Sea-Tac Airport baggage handlers with an Alaska Airlines contractor will strike for 12 hours Monday, from 4 a.m. to 4 p.m. Central to the act of civil disobedience – intentionally coordinated with Martin Luther King Jr. Day – is what union representatives are calling “employer interference with workers’ efforts to win $15 and improved workplace standards.”
A spokesperson with the contractor, Menzies Aviation, panned the accusations as "categorically false."
The strike is part of a national day of “direct action” coordinated by the Service Employees International Union (SEIU), although the union does not actually represent the Menzies employees. Luggage and airport workers from Chicago, Boston, New York, Philadelphia, Seattle and other cities will spend the day protesting as well.
This isn’t the first time employees of Menzies have walked off the job. In September, just over a hundred workers at Sea-Tac demonstrated against what they called unfair labor practices, and in favor of their right to rally for a $15 minimum wage.
After the City of SeaTac passed Proposition 1 to raise the minimum wage to $15 in 2013 – the first city in the country to do so – Alaska Airlines and other groups filed a lawsuit arguing that employees of the city's international airport were outside the scope of the city’s new law. That argument failed to convince the Washington State Supreme Court, who in August said airport employee should also receive a $15.24 minimum wage. The Court then denied a request from Alaska Airline to reconsider the ruling last December.

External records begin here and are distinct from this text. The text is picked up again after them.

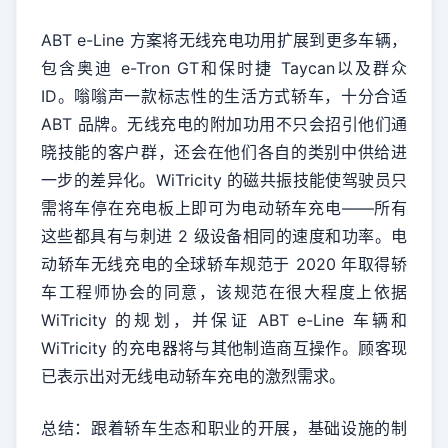
ABT e-Line 方案将无线充电功用扩展到更多车辆，
包含奥迪 e-Tron GT和保时捷 Taycan以及群众
ID。嗡嗡声一款标志性的生活方式轿车，十分合适
ABT 品牌。无线充电的附加功用不只会招引他们通
晓技能的客户群，还会在他们各自的类别中供给进
一步的差异化。WiTricity 的磁共振技能使驾驶员只
需将车停在充电板上即可为电动轿车充电——所有
这些都具有与刺进 2 级设备相同的速度和功率。电
动轿车无线充电的全球轿车规范于 2020 年取得轿
车工程师协会的同意，该规范在很大程度上依据
WiTricity 的规划，并保证 ABT e-Line 车辆和
WiTricity 的充电器将与其他制造商互操作。顾客现
已表示出对无线电动轿车充电的激烈需求。
总结：跟着轿车生态和职业的开展，基础设施的制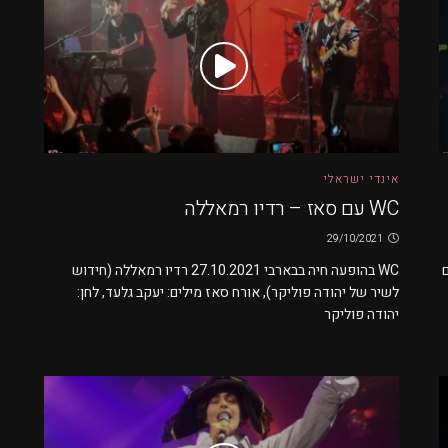
אינדי ישראלי
WC עם סאז – רדיו רמאללה
29/10/2021
ום
WC בהופעה חיה בבארבי 27.10.2021 רדיו רמאללה (חידוש
לשיר של יהודה פוליקר), אורח סאז מילים: יעקב גלעד, לחן:
יהודה פוליקר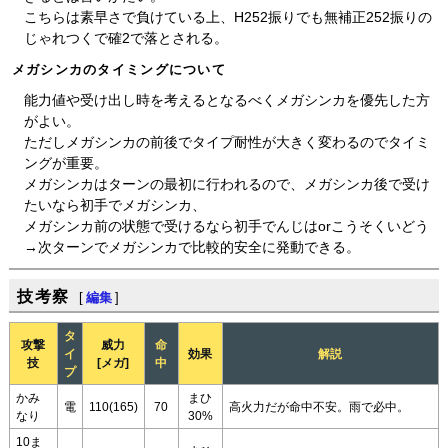
こちらは素早さで負けている上、H252振りでも無補正252振りの
じゃれつくで確2で落とされる。
メガシンカのタイミングについて
能力値や受け出し時を考えるとなるべくメガシンカを優先した方
がよい。
ただしメガシンカの前後でタイプ耐性が大きく変わるのでタイミ
ングが重要。
メガシンカはターンの最初に行われるので、メガシンカ後で受け
たいなら初手でメガシンカ、
メガシンカ前の状態で受けるなら初手でんじはorこうそくいどう
→次ターンでメガシンカで比較的安全に発動できる。
技考察
[
編集
]
タ
攻撃
威力
命
イ
効果
解説
技
[メガ]
中
プ
かみ
まひ
電
110(165)
70
高火力だが命中不安。雨で必中。
なり
30%
10ま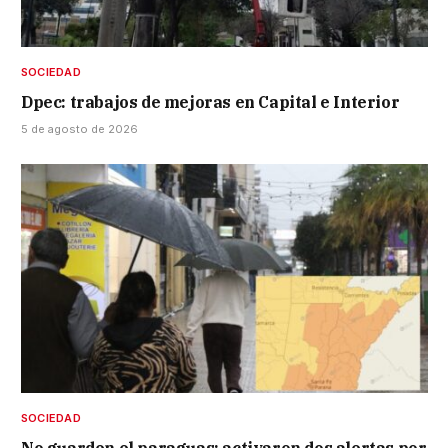
SOCIEDAD
Dpec: trabajos de mejoras en Capital e Interior
5 de agosto de 2026
SOCIEDAD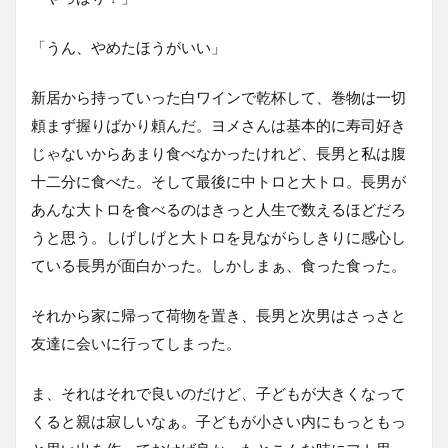
「うん、やめたほうがいい」
新居から持っていった白ワインで乾杯して、巻物は一切
頼まず握りばかり頼んだ。ヨメさんは基本的に寿司好き
じゃないからあまり食べなかったけれど、長男と私は腹
十二分に食べた。そして最後に中トロと大トロ。長男が
あんな大トロを食べるのはきっと人生で数えるほどだろ
うと思う。しげしげと大トロを見ながらしきりに感心し
ている長男が面白かった。しかしまぁ、食った食った。
それから家に帰って荷物を置き、長男と次男はさっさと
友達に会いに行ってしまった。
ま、それはそれで良いのだけど、子どもが大きくなって
くると親は寂しいなぁ。子どもが小さい内にもっともっ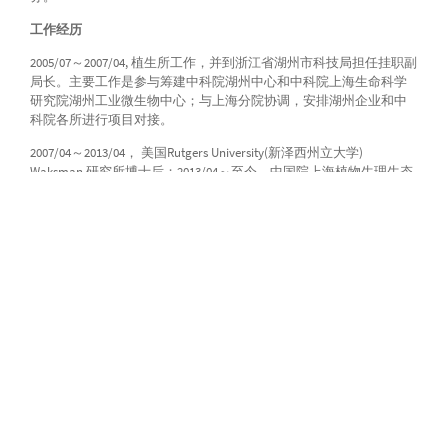
工作经历
2005/07～2007/04, 植生所工作，并到浙江省湖州市科技局担任挂职副
局长。主要工作是参与筹建中科院湖州中心和中科院上海生命科学
研究院湖州工业微生物中心；与上海分院协调，安排湖州企业和中
科院各所进行项目对接。
2007/04～2013/04， 美国Rutgers University(新泽西州立大学)
Waksman 研究所博士后；2013/04～至今，中国院上海植物生理生态
研究所课题组长，研究员。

Despite the victory for proponents of the higher minimum wage, SEIU is accusing Alaska Airlines and “its wealthy business partners” of using “legal maneuvers” to delay implementing the new minimum wage.
SEIU also accuses Alaskan contractor Menzies of denying employees the right to contact attorneys, and retaliating against workers who publicly support a $15 minimum wage and who criticize the company’s working conditions.
“Airport workers have made progress in their journey for justice,” reads a statement from SEIU, “but the aviation industry continues to drive down wages and quality of service by outsourcing jobs to often-irresponsible contractors. This low-road business model has resulted in a system where bottom-feeder contractors have taken over the market at the expense of the hardworking men and women who keep our airports running.”
"I would categorically deny these across the board," Menzies spokesperson Ryan Knoll said. "They (SEIU) inflame these things to provoke a response."
First, he said, "Menzies isn’t subject to oversight from the NLRA (National Labor Relations Act)," a result of the baggage handlers contractor status. That is the same argument made by companies like Lyft and Uber regarding recently passed legislation in Seattle to allow drivers for ride-hailing apps to unionize.
Second, he said, Menzies has no policy "real or fictional" against employees speaking publicly.
In addition to recent protests against the baggage handling company, Menzies garnered some negative headlines when an employee fell asleep inside the cargo hold of an Alaskan Airlines airplane last April. The jet was forced to make an emergency landing. There were some grumblings at the time that his falling asleep was the result of being overworked, but that was never confirmed.
In last September’s demonstration, 116 of Menzies' roughly 800 employees at Sea-Tac participated in the protest. Menzies representatives said in a statement at the time that travel times were not affected. Crosscut will update this story as more details come in about the strike.